Transaction reporting was a key focus in MiFID I. Twelve firms were fined a total of £33m by the Financial Conduct Authority (FCA) and further fines were levied across the EU.1 With the greatly expanded rules under MiFID II, there are even more pitfalls. Our survey of ten EU regulators revealed that six of these are currently undertaking or planning supervisory activities on MiFID II transaction reporting, the FCA among them.2
At a July Transaction Reporting industry forum, the FCA reaffirmed that basic mistakes in transaction reporting are not acceptable. The FCA offers the industry a data extract functionality through which firms can request samples of the data they have submitted to the FCA for the purposes of carrying out end-to-end reconciliations. The FCA would like to see firms request more samples. Firms should undertake reviews as soon as possible to ensure compliance with MiFID II rules. In our experience, transaction reporting data quality issues are the visible symptom of deeper-rooted causes. It is essential for firms to identify the underlying causes and tackle them at source.
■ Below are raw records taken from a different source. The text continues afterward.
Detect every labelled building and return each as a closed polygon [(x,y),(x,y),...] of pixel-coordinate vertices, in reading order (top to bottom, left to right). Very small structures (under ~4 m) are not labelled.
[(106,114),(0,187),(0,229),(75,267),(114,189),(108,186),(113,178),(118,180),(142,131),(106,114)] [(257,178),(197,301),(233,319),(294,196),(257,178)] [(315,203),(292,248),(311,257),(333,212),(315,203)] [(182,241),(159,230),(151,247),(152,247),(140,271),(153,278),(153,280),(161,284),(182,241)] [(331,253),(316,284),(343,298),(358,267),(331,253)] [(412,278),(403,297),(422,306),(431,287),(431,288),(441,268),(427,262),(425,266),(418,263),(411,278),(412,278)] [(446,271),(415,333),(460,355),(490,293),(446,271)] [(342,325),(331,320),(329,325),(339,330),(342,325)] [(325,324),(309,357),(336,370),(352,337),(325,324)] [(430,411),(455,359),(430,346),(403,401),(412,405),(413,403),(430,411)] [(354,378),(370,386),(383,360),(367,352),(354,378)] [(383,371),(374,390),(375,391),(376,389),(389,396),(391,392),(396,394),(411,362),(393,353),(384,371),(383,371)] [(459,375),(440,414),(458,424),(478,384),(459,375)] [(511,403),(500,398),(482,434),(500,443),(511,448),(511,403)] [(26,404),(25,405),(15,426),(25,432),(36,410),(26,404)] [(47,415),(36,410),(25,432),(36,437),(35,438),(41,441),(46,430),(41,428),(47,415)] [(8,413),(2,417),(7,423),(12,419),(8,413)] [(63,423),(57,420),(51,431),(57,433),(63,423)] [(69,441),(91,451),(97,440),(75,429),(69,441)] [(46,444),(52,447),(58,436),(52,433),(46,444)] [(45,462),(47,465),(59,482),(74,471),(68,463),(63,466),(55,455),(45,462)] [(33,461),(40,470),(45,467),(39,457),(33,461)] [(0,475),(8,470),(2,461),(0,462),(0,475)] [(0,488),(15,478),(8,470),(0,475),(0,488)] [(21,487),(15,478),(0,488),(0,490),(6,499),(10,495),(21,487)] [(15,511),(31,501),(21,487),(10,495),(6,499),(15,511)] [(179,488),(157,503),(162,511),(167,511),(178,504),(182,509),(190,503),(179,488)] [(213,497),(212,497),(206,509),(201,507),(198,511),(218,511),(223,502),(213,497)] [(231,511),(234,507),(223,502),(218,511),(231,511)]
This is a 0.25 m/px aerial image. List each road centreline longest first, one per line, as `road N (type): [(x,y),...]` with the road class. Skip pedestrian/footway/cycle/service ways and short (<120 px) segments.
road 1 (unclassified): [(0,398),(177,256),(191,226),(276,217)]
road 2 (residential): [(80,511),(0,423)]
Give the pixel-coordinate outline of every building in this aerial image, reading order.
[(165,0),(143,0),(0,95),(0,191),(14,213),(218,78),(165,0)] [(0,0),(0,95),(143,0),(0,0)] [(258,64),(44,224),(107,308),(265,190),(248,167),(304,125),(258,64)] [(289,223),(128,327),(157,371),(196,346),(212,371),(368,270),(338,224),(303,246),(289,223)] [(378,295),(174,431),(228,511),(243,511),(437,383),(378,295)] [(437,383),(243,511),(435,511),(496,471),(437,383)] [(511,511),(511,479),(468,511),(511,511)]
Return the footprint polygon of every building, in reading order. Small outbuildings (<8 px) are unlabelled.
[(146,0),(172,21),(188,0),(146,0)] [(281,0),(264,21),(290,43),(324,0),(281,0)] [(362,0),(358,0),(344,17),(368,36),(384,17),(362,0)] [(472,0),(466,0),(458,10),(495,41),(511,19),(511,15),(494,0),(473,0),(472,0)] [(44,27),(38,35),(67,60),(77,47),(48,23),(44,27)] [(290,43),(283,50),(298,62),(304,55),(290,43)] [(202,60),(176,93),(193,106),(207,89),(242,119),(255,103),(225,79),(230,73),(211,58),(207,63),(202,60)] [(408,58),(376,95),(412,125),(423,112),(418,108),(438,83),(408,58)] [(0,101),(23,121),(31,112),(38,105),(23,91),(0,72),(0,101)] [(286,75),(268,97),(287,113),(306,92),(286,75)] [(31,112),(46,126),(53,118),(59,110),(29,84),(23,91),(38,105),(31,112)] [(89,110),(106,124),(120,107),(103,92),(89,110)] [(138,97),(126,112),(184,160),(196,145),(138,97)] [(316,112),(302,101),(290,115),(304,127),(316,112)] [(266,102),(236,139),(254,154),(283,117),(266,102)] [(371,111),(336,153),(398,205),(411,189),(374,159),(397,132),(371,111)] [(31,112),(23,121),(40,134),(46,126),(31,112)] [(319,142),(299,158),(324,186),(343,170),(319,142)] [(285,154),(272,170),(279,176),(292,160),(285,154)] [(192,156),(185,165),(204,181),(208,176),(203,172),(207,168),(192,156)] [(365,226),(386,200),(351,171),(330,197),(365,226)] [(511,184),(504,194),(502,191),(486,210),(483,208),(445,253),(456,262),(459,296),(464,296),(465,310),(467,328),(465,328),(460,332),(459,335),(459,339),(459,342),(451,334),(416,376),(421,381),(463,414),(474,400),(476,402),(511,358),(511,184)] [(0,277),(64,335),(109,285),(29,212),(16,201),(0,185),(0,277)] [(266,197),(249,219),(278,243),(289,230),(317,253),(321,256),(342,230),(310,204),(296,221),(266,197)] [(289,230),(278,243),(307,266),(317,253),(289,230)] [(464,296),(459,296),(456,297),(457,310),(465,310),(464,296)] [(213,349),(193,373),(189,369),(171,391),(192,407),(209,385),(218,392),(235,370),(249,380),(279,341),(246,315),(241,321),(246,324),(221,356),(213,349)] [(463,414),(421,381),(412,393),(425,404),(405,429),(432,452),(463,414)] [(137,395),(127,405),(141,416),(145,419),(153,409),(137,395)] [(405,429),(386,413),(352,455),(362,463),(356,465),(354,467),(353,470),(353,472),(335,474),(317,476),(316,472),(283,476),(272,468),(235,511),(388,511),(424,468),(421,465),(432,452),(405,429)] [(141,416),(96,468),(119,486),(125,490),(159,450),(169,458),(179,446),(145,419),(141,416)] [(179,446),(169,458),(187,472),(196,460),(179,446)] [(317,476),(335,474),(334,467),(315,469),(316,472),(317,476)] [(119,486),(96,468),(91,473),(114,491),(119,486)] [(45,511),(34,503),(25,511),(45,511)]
Our assessment of the five main causes of poor data quality:
- Poor change management: without an effective change management framework suitable for transaction reporting, there is a material risk of blind spots forming, which can adversely affect data quality. This can lead to under-reporting or misreporting due to changes (e.g. related to regulation, processes, infrastructure and technology, business models, trading activity, and people) not being reflected in the reporting. Solutions include having change policies that are tailored to each business and integrating transaction reporting change into wider enterprise change.
- Insufficient data governance: it is important to map out the transaction reporting data flow to avoid failures in identifying and managing effectively the various sources of data associated with the transaction reporting end-to-end process. This enables a firm to understand both data sources and system dependencies, which is essential when developing a data governance framework. Firms should consider assigning ownership per data source, along with a clear delineation of responsibilities, such as for maintaining accurate records of data audit trail (e.g. to meet requirements on quality reviews of historical data). Data governance can intrinsically enhance the effectiveness of change management.
- Lack of oversight / governance: transaction reporting monitoring could either exist as a standalone function or be apportioned and distributed across different business areas such as Operations, Risk and Compliance. A transaction reporting policy would typically determine and articulate the roles and responsibilities each area would have in the end-to-end process. The existence of a dedicated function tasked with the oversight of the reporting process is therefore crucial for timely detection, escalation and remediation of issues as they arise. Ancillary and periodic responsibilities could include, but not be limited to, collation and production of management information (MI) on transaction reporting risks and issues, representation at Risk Committee level, ownership and coordination of quality assurance exercises, such a data deep dives, thematic reviews and reconciliations, as well as corrective back-reporting.
- Inadequate data quality assurance: MiFID II stipulates that appropriate methods and arrangements should be in place to uphold data quality of new and historical transaction reports, in particular, related to completeness, accuracy and timeliness of submissions. Problems emerge where there is poor data understanding and appreciation. This is usually linked to lack of meaningful subject matter expertise to support data quality deep dives and thematic work. Solutions include systematic reviewing and testing of reporting rules and logic; conducting full end-to-end reconciliations of transaction reporting data samples; root cause analysis of issues; and exception handling.
- Lack of standardisation: lack of a formal incident management process supported by risk categorisation can lead to ad hoc documentation of incidents and a lack of centralised access and storage. This can in turn result in incorrect classification of issues resulting in failures in the escalation process. Solutions include the deployment of a risk framework to overlay the incident management process and determine the escalation protocol, as well as the development of key risk indicators against idiosyncratic business requirements.
What should firms do now?
- Treat the cause, not the symptom. If firms have concerns, they should undertake a review of MiFID II transaction reporting compliance, focusing on the root causes of poor data quality.
- Ensure there is a strong framework to govern the transaction reporting process. Effective governance and controls are essential so that as businesses evolve they ensure complete and accurate reporting on a continuous basis.
- Ensure there is a clear MI strategy. MI should be produced in the context of the decision-making it is intended to support. It should account for the firm’s idiosyncrasies, business model and activities, as well as being accurate, relevant, consistent and timely in order to effectively enable senior management to make decisions and take action. MI sources could include, but not be limited to, the internal incident management log, the Approved Reporting Mechanism or FCA rejections (looking at error types). MI could include, but not be limited to, the total volume of reports over a pre-determined period (broken down by asset class or order management system); or the volume of incidents or breaches over a pre-determined period.
- Ensure the major hotspots are covered. We expect areas of remedial focus to be on controls, governance, documentation, and completeness and accuracy of transaction reports.
1FCA Transaction reporting fines
2Cyprus Securities and Exchange Commission, French Autorité des Marchés Financiers, German Federal Financial Supervisory Authority, Central Bank of Ireland, Spain’s Comisión Nacional del Mercado de Valores, and the UK FCA. See our blog for further details.